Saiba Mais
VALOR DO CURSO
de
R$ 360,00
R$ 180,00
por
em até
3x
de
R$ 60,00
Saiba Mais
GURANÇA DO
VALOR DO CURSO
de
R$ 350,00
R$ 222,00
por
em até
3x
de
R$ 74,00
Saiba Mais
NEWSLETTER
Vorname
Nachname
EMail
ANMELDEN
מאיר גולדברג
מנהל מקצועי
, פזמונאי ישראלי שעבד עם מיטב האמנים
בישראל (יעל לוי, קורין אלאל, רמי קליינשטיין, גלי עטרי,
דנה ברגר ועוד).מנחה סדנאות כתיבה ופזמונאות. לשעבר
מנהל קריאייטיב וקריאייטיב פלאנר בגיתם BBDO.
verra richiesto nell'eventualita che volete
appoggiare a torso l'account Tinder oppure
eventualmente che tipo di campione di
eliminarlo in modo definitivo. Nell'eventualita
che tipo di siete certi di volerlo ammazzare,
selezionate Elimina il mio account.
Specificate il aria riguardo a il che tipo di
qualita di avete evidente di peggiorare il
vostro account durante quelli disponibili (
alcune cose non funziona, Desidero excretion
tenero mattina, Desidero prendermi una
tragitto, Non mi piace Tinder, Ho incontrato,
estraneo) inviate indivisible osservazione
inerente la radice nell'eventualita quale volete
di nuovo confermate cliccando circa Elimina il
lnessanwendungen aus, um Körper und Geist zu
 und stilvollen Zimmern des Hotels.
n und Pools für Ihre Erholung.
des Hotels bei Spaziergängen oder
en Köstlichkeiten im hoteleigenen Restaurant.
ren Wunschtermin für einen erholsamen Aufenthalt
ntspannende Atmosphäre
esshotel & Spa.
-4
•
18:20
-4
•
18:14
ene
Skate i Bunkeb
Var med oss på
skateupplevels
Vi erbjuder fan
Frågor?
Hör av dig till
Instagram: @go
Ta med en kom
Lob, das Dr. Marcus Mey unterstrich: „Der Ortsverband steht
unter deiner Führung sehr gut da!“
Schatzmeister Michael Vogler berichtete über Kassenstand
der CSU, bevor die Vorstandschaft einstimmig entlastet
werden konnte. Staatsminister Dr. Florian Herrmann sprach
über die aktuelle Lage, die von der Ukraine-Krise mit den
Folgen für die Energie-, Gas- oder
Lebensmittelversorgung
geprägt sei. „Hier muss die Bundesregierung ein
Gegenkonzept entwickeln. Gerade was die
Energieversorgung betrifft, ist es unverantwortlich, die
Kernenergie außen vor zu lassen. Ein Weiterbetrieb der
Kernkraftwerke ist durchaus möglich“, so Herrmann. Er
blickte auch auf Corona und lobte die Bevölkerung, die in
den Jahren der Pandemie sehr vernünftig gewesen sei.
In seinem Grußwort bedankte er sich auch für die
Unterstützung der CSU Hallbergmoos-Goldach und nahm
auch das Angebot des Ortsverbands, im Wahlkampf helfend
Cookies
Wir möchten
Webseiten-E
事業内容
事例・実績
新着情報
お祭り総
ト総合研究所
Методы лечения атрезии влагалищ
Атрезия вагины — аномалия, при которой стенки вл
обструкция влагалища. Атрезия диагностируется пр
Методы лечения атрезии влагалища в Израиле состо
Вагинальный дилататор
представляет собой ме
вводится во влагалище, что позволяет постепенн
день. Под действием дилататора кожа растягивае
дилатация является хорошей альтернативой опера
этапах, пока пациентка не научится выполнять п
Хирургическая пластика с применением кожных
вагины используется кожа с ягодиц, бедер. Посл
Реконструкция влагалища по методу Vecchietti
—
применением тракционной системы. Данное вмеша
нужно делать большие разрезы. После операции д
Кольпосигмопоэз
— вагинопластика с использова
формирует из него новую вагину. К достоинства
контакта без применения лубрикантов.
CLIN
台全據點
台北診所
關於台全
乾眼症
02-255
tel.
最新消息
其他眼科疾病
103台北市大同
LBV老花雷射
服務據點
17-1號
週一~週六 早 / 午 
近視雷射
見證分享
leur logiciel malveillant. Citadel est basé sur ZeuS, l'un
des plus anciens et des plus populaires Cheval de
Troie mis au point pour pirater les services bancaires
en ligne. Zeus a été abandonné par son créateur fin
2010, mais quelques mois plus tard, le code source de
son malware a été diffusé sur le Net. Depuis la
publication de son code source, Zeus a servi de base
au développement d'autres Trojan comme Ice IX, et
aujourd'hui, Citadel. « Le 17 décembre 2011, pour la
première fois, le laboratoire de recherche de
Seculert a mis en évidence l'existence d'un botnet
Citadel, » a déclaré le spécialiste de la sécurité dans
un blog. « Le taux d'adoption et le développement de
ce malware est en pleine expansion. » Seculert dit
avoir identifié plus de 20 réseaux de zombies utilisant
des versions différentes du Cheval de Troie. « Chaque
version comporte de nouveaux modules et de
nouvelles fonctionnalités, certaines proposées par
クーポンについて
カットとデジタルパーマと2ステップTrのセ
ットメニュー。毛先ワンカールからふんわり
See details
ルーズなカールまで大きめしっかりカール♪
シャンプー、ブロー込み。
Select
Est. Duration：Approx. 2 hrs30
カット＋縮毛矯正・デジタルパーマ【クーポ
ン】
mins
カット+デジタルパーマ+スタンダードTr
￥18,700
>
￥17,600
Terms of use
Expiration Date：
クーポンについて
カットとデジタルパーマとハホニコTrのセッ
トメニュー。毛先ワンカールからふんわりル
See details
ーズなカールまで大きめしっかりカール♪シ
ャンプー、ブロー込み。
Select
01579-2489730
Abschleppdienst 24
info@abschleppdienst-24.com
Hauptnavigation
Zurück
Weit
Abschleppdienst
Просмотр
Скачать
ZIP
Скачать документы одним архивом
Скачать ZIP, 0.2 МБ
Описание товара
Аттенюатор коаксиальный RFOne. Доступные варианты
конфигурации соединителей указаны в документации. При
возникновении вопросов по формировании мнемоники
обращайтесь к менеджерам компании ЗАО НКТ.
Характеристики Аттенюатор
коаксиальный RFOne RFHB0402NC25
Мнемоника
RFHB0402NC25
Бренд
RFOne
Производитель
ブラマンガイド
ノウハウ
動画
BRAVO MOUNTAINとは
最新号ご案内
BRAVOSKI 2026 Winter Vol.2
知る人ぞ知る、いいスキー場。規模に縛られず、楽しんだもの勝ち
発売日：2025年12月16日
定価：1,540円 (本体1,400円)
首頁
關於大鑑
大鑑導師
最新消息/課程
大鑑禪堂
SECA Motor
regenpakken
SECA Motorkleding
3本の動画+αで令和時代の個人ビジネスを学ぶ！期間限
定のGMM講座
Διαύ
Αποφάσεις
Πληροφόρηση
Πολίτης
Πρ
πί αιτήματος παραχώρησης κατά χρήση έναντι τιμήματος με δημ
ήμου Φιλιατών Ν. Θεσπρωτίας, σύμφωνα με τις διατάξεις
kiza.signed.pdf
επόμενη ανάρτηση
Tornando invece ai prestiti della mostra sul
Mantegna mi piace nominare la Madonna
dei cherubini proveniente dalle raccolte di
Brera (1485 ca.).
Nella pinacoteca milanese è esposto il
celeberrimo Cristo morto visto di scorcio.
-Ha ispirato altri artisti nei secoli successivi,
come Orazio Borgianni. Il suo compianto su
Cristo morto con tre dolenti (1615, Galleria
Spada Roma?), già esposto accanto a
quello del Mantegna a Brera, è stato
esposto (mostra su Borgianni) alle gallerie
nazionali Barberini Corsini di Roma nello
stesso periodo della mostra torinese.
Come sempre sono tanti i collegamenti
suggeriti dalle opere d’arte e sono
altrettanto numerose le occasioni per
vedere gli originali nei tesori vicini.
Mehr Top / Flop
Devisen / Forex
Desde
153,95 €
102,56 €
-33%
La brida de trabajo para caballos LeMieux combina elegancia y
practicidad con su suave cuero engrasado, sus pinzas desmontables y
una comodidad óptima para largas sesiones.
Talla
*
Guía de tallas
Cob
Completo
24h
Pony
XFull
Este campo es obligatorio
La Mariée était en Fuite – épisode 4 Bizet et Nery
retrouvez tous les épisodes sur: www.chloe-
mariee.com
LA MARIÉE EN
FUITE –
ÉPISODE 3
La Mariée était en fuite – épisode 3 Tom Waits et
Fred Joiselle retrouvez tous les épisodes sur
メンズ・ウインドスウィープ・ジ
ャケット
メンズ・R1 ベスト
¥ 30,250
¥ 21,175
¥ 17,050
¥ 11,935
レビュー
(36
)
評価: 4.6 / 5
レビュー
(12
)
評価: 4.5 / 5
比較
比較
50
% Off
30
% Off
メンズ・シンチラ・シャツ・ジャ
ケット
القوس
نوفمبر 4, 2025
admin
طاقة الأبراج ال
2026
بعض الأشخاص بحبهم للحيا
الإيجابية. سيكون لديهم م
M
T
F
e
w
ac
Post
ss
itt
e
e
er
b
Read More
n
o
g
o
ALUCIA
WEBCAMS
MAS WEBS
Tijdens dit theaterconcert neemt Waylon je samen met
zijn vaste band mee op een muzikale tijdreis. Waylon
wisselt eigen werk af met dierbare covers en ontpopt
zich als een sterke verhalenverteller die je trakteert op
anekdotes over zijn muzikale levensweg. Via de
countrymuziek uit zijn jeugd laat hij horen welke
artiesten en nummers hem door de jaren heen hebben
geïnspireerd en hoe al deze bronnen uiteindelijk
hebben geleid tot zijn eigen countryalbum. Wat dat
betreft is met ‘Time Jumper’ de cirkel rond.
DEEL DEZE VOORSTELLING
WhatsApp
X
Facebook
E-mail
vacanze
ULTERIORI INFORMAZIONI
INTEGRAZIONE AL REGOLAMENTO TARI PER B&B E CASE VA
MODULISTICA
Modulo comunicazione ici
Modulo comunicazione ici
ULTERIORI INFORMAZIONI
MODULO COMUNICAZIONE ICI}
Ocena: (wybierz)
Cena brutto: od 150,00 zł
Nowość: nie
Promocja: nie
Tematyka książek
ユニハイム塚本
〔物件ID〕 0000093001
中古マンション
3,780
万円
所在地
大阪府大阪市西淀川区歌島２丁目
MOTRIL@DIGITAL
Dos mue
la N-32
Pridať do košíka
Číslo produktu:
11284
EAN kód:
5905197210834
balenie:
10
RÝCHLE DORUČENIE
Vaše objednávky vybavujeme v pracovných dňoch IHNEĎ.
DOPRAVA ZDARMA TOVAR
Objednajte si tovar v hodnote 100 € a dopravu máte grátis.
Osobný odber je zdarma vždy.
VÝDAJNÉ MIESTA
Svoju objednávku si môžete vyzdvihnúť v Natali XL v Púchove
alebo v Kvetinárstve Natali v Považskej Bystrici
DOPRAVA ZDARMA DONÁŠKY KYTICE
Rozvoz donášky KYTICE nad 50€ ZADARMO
-------
■ Aim of the exercise ■
Extract the stretch from the first line through the line containing "lnessanwendungen aus, um Körper und Geist zu", reproducing each line verbatim.

■ Result for this exercise ■
Saiba Mais
VALOR DO CURSO
de
R$ 360,00
R$ 180,00
por
em até
3x
de
R$ 60,00
Saiba Mais
GURANÇA DO
VALOR DO CURSO
de
R$ 350,00
R$ 222,00
por
em até
3x
de
R$ 74,00
Saiba Mais
NEWSLETTER
Vorname
Nachname
EMail
ANMELDEN
מאיר גולדברג
מנהל מקצועי
, פזמונאי ישראלי שעבד עם מיטב האמנים
בישראל (יעל לוי, קורין אלאל, רמי קליינשטיין, גלי עטרי,
דנה ברגר ועוד).מנחה סדנאות כתיבה ופזמונאות. לשעבר
מנהל קריאייטיב וקריאייטיב פלאנר בגיתם BBDO.
verra richiesto nell'eventualita che volete
appoggiare a torso l'account Tinder oppure
eventualmente che tipo di campione di
eliminarlo in modo definitivo. Nell'eventualita
che tipo di siete certi di volerlo ammazzare,
selezionate Elimina il mio account.
Specificate il aria riguardo a il che tipo di
qualita di avete evidente di peggiorare il
vostro account durante quelli disponibili (
alcune cose non funziona, Desidero excretion
tenero mattina, Desidero prendermi una
tragitto, Non mi piace Tinder, Ho incontrato,
estraneo) inviate indivisible osservazione
inerente la radice nell'eventualita quale volete
di nuovo confermate cliccando circa Elimina il
lnessanwendungen aus, um Körper und Geist zu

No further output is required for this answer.